皮膚に分布しているかゆみ神経は体表近くまでのびています。皮膚炎が起きると、皮膚から神経を成長させる物質がたくさん分泌され、神経線維が伸びてかゆみを強く感じるようになるそうです。有名なヒスタミンの他にもいろいろな物質がかゆみを引き起こします。皮膚炎が起きると、皮膚に存在する肥満細胞からヒスタミンなどのかゆみ物質がたくさん分泌されます。かゆみ神経にはヒスタミンと結合する受容体という場所があって、ヒスタミンがその受容体に結合するとかゆいと感じるようです。
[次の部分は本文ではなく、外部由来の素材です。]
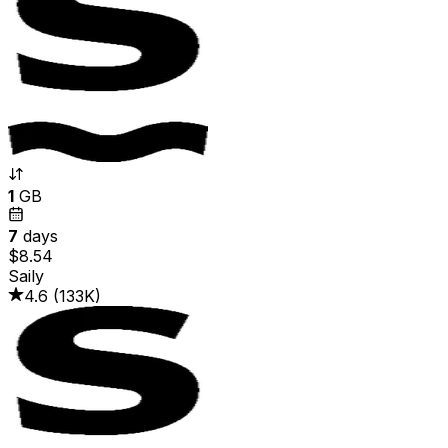
1
GB
7
days
$8.54
Saily
4.6
(
133K
)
アトピー皮膚炎の患者は、皮膚の保湿能や皮脂分泌が低下して、肌が乾燥する傾向があります。乾燥は肌の防御機能を低下させ、アトピー性皮膚炎を持っていない人でもかゆみを生じさせる原因になります。かゆみが増すような状況を挙げてみまましょう。
・強い皮膚炎があったり皮膚に最近が感染していたりするとき
・体調が悪いとき
・服を着替えるときの刺激がかゆみを引き起こす
・入浴時や就寝時に体が温まったとき
・暑いとき、運動して汗をかいたとき
・強い紫外線を浴びたとき
・刺激物の摂取、辛いものを食べたり、コーヒーやアルコール類などを飲んだりしたとき
・学校や会社などでストレスを感じたとき
・集中が緩んで、ホッと気を抜いたとき
・急に治療をやめたとき
このようなときは掻き過ぎに注意しましょう。掻いてしまうと症状が悪化してしまい、肌へのダメージも大きくなります。上手に対処して、かゆみをコントロールすることが大切です。